Are machines that old still reliable? I'm guessing a substantial number of people are still using them because I found a website that sells a converter box to switch the floppy drive with a plug for a usb cable.


----------



## tfalk (Apr 3, 2008)

My understanding is they are reliable machines right up until they break. The parts are getting harder to find since they no longer manufacture them.


----------



## adivito (Aug 25, 2006)

I have a package of these for sale in the classifieds, and am still keeping a couple of mine for use. The are commercial machines are are very durable. They do use floppies but it really doesnt matter because embroidery files are very small.


----------



## kylerogers (Jul 30, 2008)

adivito said:


> I have a package of these for sale in the classifieds, and am still keeping a couple of mine for use. The are commercial machines are are very durable. They do use floppies but it really doesnt matter because embroidery files are very small.


Are you selling individual ones or as a lot? I'd only be interested in buying one.

Also, I was watching a youtube video of one. It cut the thread itself at the end of the embroidery, but it made a a long unattractive line connected parts that are the same color. Can you have it cut the thread and restart on the same color so there is not a line connecting two different objects of the same color.

I understand having a bunch of letters that have a tiny thread connecting, but this is was a really long obnoxious one.

Thanks,


----------



## adivito (Aug 25, 2006)

I am only selling mine as a package, because I only have one set of software I am selling to drive the machines. If the machine has trimmers you can set to cut each color but generally when it digitized it doesn't cut each color. It is super simple to go in after and trim them.


----------



## kylerogers (Jul 30, 2008)

adivito said:


> I am only selling mine as a package, because I only have one set of software I am selling to drive the machines. If the machine has trimmers you can set to cut each color but generally when it digitized it doesn't cut each color. It is super simple to go in after and trim them.

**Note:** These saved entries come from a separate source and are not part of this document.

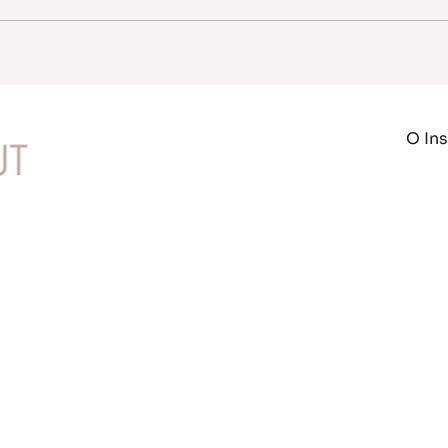
O Ins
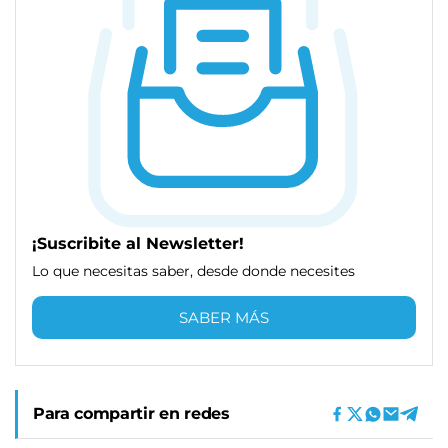
¡Suscribite al Newsletter!
Lo que necesitas saber, desde donde necesites
SABER MÁS
Para compartir en redes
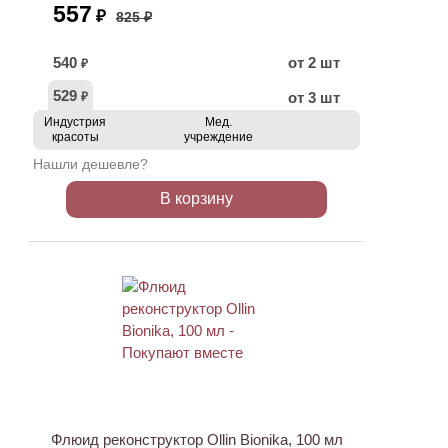
557
₽
825 ₽
540
от 2 шт
₽
529
от 3 шт
₽
Индустрия
Мед.
красоты
учреждение
Нашли дешевле?
В корзину
ХИТ
Флюид реконструктор Ollin Bionika, 100 мл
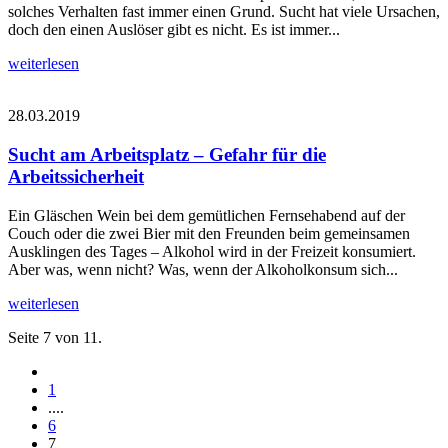
solches Verhalten fast immer einen Grund. Sucht hat viele Ursachen,
doch den einen Auslöser gibt es nicht. Es ist immer...
weiterlesen
28.03.2019
Sucht am Arbeitsplatz – Gefahr für die
Arbeitssicherheit
Ein Gläschen Wein bei dem gemütlichen Fernsehabend auf der
Couch oder die zwei Bier mit den Freunden beim gemeinsamen
Ausklingen des Tages – Alkohol wird in der Freizeit konsumiert.
Aber was, wenn nicht? Was, wenn der Alkoholkonsum sich...
weiterlesen
Seite 7 von 11.
1
....
6
7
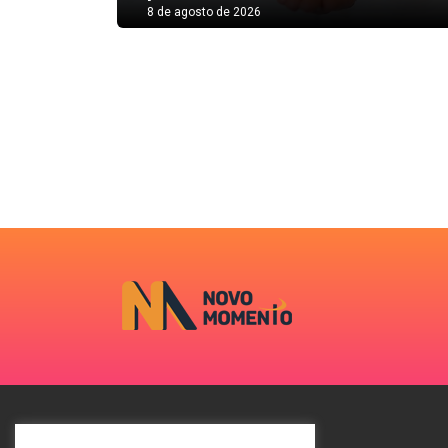
8 de agosto de 2026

Can you point me to your listing? I can't find it.

I was wondering, does part of the base come apart for when your doing shirts and hats? I cant visualize how everything fits with the base in the way.


----------



## adivito (Aug 25, 2006)

My listing is in the classifieds here. titled melco embroidery package. As far as the base, part of it is removable.


----------



## kylerogers (Jul 30, 2008)

adivito said:


> My listing is in the classifieds here. titled melco embroidery package. As far as the base, part of it is removable.


I finally found it after numerous tries. lol. Pretty cool package for someone who already has a large scale operation in place.

I'm just considering a single Melco EMC6mlt to try it out and see how it goes.

I finally paid off my screen printing press with Geneva Capitol only to sell it. (And I still have more screen printing debt on credit cards to pay off yet) I don't want a repeat of that fiasco, so I am going to try to get into it without acquiring any new debts.


----------